## Data items
..........

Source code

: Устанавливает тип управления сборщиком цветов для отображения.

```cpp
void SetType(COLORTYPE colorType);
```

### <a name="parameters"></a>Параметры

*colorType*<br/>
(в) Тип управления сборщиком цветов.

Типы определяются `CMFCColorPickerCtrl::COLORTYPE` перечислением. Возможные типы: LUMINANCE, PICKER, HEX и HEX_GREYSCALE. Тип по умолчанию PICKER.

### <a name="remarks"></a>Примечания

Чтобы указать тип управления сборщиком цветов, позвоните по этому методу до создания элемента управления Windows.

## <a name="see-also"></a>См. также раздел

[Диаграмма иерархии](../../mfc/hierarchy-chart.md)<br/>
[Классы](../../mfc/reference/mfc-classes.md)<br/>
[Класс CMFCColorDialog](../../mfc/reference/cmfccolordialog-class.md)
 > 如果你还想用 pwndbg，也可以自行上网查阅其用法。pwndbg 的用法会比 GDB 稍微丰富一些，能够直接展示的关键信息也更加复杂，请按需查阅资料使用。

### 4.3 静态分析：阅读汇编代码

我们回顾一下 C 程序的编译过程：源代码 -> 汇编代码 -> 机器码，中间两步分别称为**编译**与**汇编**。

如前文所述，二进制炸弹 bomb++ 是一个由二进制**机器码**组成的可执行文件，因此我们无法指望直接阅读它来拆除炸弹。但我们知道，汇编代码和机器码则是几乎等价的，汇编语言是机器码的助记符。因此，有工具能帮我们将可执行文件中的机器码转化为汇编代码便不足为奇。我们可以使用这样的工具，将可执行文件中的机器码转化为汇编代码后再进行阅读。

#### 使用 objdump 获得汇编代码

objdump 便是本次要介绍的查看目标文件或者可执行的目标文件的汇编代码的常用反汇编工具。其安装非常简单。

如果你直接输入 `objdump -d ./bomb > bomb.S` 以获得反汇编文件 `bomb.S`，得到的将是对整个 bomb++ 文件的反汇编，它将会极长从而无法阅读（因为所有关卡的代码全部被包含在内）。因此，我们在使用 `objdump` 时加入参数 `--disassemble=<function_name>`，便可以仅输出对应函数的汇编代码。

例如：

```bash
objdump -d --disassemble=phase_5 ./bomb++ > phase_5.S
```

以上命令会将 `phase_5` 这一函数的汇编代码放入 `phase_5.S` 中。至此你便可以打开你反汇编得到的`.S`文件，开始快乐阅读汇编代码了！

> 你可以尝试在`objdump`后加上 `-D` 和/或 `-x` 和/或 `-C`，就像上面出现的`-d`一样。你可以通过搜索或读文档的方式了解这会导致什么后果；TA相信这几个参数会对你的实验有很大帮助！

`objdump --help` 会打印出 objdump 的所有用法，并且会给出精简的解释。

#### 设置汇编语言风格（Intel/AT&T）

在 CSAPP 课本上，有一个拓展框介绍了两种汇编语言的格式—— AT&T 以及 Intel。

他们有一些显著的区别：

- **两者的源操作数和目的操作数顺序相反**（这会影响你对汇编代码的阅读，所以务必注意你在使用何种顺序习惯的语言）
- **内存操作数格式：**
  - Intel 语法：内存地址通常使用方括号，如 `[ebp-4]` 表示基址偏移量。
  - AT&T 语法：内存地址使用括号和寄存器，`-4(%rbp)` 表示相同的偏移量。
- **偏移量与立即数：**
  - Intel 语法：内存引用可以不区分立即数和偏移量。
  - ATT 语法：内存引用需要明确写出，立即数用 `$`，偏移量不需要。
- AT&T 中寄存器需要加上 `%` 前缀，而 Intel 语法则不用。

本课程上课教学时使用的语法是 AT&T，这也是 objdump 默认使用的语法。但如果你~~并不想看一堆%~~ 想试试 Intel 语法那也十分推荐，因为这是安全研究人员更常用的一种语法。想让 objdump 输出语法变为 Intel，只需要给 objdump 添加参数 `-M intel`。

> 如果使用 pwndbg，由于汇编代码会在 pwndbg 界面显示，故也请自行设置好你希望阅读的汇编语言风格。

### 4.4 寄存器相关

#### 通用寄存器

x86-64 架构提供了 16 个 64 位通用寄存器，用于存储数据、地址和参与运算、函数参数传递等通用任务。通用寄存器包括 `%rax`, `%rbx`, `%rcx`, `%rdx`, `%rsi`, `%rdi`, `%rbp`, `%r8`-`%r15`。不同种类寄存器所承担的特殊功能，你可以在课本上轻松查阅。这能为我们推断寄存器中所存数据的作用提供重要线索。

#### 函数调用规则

..........

## How to complete this task
Gather each line in these records that contains the string "reference".

## Answer to this task
[Классы](../../mfc/reference/mfc-classes.md)<br/>
[Класс CMFCColorDialog](../../mfc/reference/cmfccolordialog-class.md)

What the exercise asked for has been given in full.